By OGJ editors
WASHINGTON, DC, Feb. 20 -- A new White House security strategy report calls on the Departments of Homeland Security and Energy to work with industry on developing a coordinated approach to homeland security. But it stops short of mandating any specific approach.
"DHS and DOE will work with the oil and natural gas industry representatives to define consistent criteria for critically, standard approaches for vulnerability and risk assessments for various facilities, and physical security training for industry personnel," the White House said.
Officials made those comments as part of a new antiterrorism blueprint, "The National Strategy for the Physical Protection of Critical Infrastructures and Key Assets," released Feb. 14. The report generally gave the oil and gas sector high marks for its ongoing security initiatives. But more still needs to be done, the White House suggested.
One serious issue, the report said, is the lack of metrics to determine and justify corporate security expenditures. In the case of natural disasters or accidents, insurance plays an important role by providing well-established methods for determining risks.

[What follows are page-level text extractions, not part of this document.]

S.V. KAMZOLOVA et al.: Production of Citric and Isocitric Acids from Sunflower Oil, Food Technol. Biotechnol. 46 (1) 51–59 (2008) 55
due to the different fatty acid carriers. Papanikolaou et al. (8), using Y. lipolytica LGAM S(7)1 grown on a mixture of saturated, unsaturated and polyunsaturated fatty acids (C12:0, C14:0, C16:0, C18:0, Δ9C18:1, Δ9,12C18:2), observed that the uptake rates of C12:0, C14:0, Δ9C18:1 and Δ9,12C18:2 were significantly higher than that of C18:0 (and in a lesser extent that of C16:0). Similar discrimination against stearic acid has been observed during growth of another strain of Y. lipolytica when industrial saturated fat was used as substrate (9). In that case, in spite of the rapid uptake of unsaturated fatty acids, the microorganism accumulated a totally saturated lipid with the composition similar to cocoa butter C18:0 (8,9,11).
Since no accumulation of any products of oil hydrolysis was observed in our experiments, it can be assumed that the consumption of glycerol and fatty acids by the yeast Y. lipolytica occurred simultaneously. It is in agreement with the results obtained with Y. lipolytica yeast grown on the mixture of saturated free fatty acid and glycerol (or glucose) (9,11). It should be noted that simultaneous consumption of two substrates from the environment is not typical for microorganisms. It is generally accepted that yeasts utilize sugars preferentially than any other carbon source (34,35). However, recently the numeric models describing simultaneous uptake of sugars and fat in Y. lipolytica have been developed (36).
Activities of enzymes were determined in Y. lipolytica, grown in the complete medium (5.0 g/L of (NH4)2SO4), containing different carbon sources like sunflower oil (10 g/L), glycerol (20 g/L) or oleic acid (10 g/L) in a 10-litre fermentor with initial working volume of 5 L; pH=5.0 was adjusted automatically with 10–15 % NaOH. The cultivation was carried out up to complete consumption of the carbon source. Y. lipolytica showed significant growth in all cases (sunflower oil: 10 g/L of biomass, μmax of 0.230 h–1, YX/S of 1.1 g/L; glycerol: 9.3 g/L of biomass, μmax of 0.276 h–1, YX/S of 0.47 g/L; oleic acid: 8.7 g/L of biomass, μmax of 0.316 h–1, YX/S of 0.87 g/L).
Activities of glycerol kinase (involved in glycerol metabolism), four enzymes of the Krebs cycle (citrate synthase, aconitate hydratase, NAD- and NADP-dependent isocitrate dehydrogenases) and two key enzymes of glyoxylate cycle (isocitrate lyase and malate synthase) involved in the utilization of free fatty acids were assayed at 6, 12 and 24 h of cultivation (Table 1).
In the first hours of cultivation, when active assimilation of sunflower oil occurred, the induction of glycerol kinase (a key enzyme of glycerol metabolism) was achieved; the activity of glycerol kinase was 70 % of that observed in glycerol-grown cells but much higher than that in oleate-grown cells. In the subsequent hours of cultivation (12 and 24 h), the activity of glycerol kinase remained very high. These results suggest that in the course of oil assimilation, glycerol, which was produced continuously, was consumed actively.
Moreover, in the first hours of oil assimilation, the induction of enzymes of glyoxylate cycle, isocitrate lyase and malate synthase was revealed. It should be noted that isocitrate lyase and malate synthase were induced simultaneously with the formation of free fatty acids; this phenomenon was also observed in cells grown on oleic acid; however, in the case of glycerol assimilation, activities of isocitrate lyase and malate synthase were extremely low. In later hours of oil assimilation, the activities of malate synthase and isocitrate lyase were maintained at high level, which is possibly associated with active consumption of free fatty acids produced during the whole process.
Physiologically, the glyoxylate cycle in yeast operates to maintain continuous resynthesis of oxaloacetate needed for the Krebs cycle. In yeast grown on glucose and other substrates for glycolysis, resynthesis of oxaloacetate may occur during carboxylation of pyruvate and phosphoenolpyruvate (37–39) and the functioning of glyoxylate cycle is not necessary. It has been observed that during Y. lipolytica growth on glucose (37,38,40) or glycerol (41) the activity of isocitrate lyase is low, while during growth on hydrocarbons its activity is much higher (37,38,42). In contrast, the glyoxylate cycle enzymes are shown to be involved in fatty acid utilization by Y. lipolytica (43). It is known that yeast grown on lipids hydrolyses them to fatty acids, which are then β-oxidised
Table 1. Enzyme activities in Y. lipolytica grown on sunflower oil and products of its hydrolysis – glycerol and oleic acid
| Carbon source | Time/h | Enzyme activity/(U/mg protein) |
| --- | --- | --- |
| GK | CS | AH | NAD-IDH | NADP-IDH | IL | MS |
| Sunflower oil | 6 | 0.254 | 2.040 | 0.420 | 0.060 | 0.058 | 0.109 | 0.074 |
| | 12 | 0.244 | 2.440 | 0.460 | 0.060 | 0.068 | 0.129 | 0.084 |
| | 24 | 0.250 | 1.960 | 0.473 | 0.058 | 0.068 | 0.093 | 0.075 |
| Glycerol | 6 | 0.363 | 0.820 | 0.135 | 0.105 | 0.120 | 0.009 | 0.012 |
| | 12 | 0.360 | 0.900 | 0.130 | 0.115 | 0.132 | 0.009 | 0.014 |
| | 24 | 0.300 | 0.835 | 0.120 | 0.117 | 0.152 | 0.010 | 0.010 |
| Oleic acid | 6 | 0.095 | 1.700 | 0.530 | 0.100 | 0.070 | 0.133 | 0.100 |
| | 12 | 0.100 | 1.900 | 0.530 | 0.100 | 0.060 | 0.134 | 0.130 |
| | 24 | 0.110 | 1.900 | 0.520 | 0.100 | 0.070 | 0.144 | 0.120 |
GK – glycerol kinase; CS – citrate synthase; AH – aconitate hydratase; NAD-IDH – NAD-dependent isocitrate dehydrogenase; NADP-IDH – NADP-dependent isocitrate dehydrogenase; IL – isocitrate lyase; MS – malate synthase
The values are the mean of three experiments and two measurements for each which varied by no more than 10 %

Similarly, companies should find a uniform way to measure manmade risks. But it is not yet clear what levels of security and protection are appropriate and cost effective to meet the risks of terrorist attack, the White House said.
The federal government also expressed concern, for example, that locating and distributing replacement parts to repair damaged infrastructure might be difficult and should be improved. The report said components are not necessarily standardized across industry sectors; in fact some mechanisms are decades old and require custom retrofits.
Moreover, the report said, there is extensive variation in size, ownership, and security across facilities in the natural gas industry.
Associations representing various industry sectors have resisted calls by some lawmakers to follow mandated security standards. Industry groups including the American Petroleum Institute say they are already working closely with government security officials on establishing ways to protect critical infrastructures and do not need additional regulations that could prove to be counterproductive.
With regard to pipelines, the Department of Transportation and industry developed a methodology for protecting pipelines that corresponds with threat levels of the Homeland Security Advisory System.
DHS, in collaboration with DOE and DOT, plans a study to identify, clarify, and establish authorities and procedures to reconstitute facilities as quickly as possible after a disruption. It also plans to convene cross-sector working groups to develop models for integrating protection priorities and emergency response plans.
Congress for now appears to be satisfied with the collaborative arrangement between the oil industry and domestic security regulators. However, there remains vigorous interest in Congress to expand the government's authority in the chemical and hazardous material sector.
A bill sponsored by Sen. Jon Corzine (D-NJ) last year unsuccessfully sought to have the Environmental Protection Agency, instead of DHS, oversee chemical security issues. Industry remains opposed to a mandatory role for EPA.
In what is seen as a compromise, the White House report said it wants DHS "in concert" with EPA to work with Congress to enact legislation that would require certain chemical facilities, particularly those that manage large quantities of hazardous chemicals near urban areas, to undertake vulnerability assessments and take "reasonable" steps to reduce risk.